* [RECORDS SHOWN]
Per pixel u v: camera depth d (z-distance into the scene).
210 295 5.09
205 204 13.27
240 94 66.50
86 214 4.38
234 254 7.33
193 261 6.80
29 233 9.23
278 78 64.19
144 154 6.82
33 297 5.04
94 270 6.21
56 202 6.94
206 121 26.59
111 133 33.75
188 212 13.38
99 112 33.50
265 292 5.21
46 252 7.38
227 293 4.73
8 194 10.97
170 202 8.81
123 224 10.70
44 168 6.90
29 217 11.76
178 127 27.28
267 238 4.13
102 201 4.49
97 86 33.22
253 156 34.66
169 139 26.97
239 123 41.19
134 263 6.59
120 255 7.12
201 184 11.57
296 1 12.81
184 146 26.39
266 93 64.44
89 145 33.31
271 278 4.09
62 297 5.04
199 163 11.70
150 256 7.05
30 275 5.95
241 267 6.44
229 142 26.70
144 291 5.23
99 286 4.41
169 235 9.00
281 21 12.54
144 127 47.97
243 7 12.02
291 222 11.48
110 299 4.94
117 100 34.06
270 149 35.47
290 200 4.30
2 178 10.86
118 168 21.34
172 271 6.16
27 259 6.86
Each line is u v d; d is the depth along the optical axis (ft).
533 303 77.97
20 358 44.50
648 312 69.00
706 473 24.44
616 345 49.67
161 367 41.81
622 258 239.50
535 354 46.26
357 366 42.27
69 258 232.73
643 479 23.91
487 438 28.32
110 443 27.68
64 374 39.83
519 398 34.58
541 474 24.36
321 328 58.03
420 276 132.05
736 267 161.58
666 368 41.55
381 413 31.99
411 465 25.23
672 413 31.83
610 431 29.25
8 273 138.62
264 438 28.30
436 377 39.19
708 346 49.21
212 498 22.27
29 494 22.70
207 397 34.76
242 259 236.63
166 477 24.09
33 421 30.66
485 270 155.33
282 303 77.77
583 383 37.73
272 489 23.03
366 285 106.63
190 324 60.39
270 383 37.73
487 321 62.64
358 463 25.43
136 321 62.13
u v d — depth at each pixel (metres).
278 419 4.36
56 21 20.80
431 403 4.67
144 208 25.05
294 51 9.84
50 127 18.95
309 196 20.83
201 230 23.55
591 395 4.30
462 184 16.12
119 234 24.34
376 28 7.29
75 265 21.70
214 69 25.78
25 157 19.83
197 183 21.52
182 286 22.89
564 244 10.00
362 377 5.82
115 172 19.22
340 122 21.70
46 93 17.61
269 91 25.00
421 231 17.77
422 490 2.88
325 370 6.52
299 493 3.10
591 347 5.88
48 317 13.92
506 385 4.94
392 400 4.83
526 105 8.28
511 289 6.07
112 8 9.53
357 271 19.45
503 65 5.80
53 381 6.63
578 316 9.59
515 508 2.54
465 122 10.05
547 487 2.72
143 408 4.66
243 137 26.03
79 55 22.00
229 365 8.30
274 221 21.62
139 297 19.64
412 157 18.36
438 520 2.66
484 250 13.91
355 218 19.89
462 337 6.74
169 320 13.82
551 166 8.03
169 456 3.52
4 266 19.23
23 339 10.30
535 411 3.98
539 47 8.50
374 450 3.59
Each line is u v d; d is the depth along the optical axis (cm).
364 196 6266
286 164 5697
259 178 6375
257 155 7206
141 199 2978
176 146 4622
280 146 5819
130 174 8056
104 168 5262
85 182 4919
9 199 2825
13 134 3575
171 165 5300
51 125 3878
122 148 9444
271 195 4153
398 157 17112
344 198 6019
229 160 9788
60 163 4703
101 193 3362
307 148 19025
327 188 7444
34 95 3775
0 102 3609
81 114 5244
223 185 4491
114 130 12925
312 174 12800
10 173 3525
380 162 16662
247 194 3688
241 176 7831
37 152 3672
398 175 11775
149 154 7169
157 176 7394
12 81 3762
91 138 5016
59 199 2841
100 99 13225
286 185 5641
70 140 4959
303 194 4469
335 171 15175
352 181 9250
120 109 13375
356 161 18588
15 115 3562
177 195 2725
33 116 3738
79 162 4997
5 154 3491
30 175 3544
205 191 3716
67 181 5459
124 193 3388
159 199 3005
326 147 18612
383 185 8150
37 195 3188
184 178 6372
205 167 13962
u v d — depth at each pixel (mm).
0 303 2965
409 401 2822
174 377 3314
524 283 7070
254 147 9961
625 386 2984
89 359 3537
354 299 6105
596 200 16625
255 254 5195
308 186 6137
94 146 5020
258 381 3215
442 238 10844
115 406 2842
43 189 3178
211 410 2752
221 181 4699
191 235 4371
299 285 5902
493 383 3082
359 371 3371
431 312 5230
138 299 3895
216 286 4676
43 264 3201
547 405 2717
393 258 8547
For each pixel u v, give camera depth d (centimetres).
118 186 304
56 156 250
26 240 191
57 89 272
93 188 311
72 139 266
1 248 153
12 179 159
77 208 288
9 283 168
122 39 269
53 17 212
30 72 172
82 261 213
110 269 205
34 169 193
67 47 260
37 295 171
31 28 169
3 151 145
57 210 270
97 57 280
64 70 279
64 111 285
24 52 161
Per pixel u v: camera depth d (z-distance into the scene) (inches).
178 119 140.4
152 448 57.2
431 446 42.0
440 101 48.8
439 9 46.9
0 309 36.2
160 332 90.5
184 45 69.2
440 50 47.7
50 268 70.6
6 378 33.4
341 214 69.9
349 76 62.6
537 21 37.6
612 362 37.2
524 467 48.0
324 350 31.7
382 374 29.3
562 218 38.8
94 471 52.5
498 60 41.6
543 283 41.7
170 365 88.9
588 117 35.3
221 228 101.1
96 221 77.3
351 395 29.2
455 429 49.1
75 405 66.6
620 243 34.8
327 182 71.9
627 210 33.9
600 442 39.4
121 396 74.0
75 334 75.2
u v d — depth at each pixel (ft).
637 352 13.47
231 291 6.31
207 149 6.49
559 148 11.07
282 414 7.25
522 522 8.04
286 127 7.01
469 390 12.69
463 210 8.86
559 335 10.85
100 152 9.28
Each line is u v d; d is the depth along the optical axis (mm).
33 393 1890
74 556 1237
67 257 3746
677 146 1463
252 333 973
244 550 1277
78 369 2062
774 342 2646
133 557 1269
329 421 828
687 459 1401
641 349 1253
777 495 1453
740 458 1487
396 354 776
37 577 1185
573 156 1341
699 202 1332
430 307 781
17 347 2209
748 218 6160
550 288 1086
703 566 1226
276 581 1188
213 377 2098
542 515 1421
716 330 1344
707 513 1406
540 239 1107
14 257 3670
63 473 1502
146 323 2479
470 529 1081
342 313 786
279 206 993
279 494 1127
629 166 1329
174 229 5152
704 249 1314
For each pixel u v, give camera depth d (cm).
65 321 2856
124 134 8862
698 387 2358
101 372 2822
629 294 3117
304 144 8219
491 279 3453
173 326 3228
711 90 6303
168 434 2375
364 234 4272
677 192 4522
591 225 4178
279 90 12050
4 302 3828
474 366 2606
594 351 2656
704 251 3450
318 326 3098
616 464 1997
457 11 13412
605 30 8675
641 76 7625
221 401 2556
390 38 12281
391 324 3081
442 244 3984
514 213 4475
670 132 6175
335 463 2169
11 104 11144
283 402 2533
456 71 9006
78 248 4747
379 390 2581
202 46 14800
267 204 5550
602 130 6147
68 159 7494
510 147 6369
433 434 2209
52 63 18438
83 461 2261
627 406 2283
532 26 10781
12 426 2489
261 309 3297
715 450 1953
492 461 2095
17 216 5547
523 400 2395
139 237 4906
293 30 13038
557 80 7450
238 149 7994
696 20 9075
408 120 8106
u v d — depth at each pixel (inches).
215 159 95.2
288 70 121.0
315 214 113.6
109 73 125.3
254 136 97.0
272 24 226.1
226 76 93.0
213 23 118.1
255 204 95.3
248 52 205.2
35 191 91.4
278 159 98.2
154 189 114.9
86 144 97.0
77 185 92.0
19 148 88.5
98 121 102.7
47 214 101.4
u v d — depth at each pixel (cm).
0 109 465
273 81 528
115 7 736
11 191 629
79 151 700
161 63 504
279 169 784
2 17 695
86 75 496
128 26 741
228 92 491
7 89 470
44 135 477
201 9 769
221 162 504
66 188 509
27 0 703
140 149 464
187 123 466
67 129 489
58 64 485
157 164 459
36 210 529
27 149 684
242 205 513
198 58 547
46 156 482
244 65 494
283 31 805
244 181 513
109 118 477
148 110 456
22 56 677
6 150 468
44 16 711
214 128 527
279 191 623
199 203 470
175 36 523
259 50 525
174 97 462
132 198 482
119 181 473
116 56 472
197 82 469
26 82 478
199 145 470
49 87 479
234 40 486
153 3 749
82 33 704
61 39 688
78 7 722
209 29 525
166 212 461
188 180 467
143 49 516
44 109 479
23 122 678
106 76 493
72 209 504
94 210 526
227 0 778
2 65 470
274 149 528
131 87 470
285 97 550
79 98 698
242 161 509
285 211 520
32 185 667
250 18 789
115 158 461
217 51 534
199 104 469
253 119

* [WHAT TO WORK ON] Transcribe the listing above line for line, from the first line to the line containing "420 276 132.05", inclusive, with no other lines.

* [ANSWER SECTION]
Per pixel u v: camera depth d (z-distance into the scene).
210 295 5.09
205 204 13.27
240 94 66.50
86 214 4.38
234 254 7.33
193 261 6.80
29 233 9.23
278 78 64.19
144 154 6.82
33 297 5.04
94 270 6.21
56 202 6.94
206 121 26.59
111 133 33.75
188 212 13.38
99 112 33.50
265 292 5.21
46 252 7.38
227 293 4.73
8 194 10.97
170 202 8.81
123 224 10.70
44 168 6.90
29 217 11.76
178 127 27.28
267 238 4.13
102 201 4.49
97 86 33.22
253 156 34.66
169 139 26.97
239 123 41.19
134 263 6.59
120 255 7.12
201 184 11.57
296 1 12.81
184 146 26.39
266 93 64.44
89 145 33.31
271 278 4.09
62 297 5.04
199 163 11.70
150 256 7.05
30 275 5.95
241 267 6.44
229 142 26.70
144 291 5.23
99 286 4.41
169 235 9.00
281 21 12.54
144 127 47.97
243 7 12.02
291 222 11.48
110 299 4.94
117 100 34.06
270 149 35.47
290 200 4.30
2 178 10.86
118 168 21.34
172 271 6.16
27 259 6.86
Each line is u v d; d is the depth along the optical axis (ft).
533 303 77.97
20 358 44.50
648 312 69.00
706 473 24.44
616 345 49.67
161 367 41.81
622 258 239.50
535 354 46.26
357 366 42.27
69 258 232.73
643 479 23.91
487 438 28.32
110 443 27.68
64 374 39.83
519 398 34.58
541 474 24.36
321 328 58.03
420 276 132.05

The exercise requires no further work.